No primeiro grupo, os adolescentes tiveram um limite diário de 15 minutos de uso por aplicativo. O segundo seguiu uma restrição de horário, podendo acessar as redes apenas entre 7h e 21h. O terceiro grupo teve os aplicativos completamente removidos dos dispositivos utilizados.
Segundo os resultados, todas as condições resultaram em melhorias no sono, no humor, na concentração, no desempenho escolar e na convivência familiar. O método que restringe o uso durante a noite, denominado “toque de recolher digital”, demonstrou maior efetividade e facilidade de implementação para as famílias.

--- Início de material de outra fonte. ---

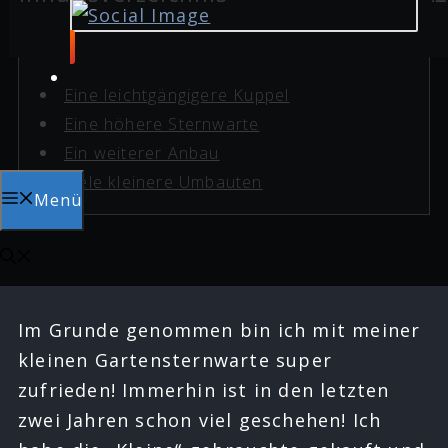
Eine leichtgängigere Kuppel
Eine höhere Sternwarte
Ein weiterer Anbau
Viele kleinere Umbauten
Menü
Im Grunde genommen bin ich mit meiner
kleinen Gartensternwarte super
zufrieden! Immerhin ist in den letzten
zwei Jahren schon viel geschehen! Ich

Com base nessas conclusões, o governo britânico planeja implementar, até 2027, um bloqueio automático das redes sociais entre meia-noite e 6h para jovens de 16 e 17 anos. A proposta também implica na desativação de recursos que aumentam o tempo de permanência nas plataformas, como recomendações automáticas de vídeos.
A iniciativa busca promover hábitos mais saudáveis, melhorar a qualidade do sono e reduzir os efeitos do uso excessivo das redes sociais. No entanto, o estudo revelou dificuldades na efetividade dessas restrições, uma vez que muitos adolescentes recorrem a dispositivos antigos ou utilizam ferramentas como VPNs para burlar os controles. Além disso, alguns indicaram dificuldades em manter contato com amigos, especialmente em aplicativos como o Snapchat.

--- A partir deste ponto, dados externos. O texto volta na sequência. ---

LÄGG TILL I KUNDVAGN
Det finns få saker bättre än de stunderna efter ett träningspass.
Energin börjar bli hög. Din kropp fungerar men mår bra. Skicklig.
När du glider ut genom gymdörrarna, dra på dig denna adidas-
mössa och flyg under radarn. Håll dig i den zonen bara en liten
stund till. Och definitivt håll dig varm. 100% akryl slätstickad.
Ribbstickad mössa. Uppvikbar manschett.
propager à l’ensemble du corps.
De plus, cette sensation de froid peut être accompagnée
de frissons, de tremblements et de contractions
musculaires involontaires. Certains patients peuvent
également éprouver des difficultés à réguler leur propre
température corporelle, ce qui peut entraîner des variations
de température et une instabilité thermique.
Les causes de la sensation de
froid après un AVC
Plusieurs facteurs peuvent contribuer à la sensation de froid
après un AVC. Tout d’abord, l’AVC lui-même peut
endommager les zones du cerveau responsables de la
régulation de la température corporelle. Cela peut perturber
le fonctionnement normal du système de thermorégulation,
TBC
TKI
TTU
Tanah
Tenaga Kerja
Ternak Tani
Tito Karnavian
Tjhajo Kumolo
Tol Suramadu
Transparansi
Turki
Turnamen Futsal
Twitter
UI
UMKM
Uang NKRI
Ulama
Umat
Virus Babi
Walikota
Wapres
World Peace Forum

Diante dessas questões, há sugestões de que futuras regulamentações considerem a maturidade e a idade dos jovens na definição das restrições. Enquanto isso, o debate sobre limites para o uso de redes sociais por menores segue intenso no Brasil, onde especialistas e autoridades têm apontado associações entre consumo excessivo e problemas como ansiedade, dificuldades de concentração e privação do sono.
Embora ainda não haja uma proposta oficial semelhante à britânica, cresce a discussão sobre a necessidade de equilibrar proteção, autonomia e educação digital para adolescentes. Países como Austrália, membros da União Europeia e o próprio Reino Unido continuam estudando e propondo medidas que visam estabelecer limites mais claros para o uso dessas plataformas por jovens.